In April of 2016, that very thing happened. He had a routine lumbar puncture as part of his maintenance therapy and it revealed leukocyte blasts in his spinal fluid. We had been cleared to leave and as I was walking out the door to get in the car, the doctor’s office called and said that Dr. Dole wanted to talk to us. I’ve been down this road before. I knew before he ever came in the room that it was bad. He told us the news and then scheduled stuff for later in the week to see just how bad it was. We went back two days later and they did a bone marrow biopsy and an MRI of his head. The blasts were over thirty percent of his marrow and clumps of leukemia cells lined his left optic nerve and the meninges at the base of his brain.
The next six months were spent mostly in the hospital for either some very heavy chemo, sepsis again and again, or his bone marrow transplant.
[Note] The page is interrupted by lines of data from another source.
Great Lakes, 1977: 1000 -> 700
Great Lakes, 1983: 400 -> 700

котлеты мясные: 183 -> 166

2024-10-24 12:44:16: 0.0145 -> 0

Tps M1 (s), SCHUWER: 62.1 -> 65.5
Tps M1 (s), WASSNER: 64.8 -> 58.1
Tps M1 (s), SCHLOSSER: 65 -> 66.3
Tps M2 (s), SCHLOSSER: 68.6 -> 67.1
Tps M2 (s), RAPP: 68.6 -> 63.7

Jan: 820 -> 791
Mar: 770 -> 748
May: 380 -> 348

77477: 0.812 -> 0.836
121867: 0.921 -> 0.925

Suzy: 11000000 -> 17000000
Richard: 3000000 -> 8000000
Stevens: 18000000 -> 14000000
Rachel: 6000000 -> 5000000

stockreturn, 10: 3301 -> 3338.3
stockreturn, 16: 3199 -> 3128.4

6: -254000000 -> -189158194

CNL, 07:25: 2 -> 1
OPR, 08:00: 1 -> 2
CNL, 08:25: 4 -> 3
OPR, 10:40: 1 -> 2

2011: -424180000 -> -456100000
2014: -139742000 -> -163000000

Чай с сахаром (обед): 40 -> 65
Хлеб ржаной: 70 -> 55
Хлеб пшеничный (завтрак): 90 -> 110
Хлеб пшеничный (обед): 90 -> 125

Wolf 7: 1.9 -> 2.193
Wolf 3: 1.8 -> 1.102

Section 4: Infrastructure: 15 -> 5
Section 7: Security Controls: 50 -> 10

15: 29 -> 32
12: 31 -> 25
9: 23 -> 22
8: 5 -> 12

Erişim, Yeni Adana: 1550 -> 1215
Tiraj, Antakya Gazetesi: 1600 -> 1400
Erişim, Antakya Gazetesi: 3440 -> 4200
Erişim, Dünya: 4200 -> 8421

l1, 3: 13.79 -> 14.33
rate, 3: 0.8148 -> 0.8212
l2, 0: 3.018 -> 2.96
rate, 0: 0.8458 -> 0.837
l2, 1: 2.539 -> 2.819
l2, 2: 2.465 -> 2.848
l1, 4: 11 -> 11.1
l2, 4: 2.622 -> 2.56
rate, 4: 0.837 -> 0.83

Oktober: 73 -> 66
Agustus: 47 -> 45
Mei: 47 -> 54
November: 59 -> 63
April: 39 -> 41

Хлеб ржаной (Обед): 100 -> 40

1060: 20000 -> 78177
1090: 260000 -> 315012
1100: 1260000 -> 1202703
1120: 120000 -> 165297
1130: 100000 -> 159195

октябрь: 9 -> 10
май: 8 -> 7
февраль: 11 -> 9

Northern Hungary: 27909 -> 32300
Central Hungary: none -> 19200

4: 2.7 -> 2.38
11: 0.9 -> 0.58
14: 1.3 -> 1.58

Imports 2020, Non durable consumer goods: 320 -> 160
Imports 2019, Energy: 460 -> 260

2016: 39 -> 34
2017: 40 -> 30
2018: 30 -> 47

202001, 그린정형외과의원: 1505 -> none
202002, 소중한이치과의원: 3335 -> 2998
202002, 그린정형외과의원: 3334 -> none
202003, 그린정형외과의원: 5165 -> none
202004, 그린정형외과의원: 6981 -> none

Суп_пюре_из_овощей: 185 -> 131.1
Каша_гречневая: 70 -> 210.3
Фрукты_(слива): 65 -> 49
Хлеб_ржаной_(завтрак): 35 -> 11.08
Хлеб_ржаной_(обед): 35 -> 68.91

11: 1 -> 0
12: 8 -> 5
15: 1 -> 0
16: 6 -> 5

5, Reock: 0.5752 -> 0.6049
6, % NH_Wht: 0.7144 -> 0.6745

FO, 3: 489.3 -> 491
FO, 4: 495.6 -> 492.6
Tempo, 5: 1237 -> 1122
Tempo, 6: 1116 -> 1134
He last left the hospital for an in-patient stay on October 17, 2016 and has been cancer-free ever since, thank the Lord.
I hate this day, but at the same time I don’t. It has made me appreciate life and those I love to a level I hadn’t before. It’s also helped me put the world and all it’s plights into perspective and I feel like I’m more grounded in reality because of it.
What’s the moral of this story? Don’t take your loved ones for granted. Or your own life. Live each day to the fullest and appreciate just being alive. You never know when God will call you home.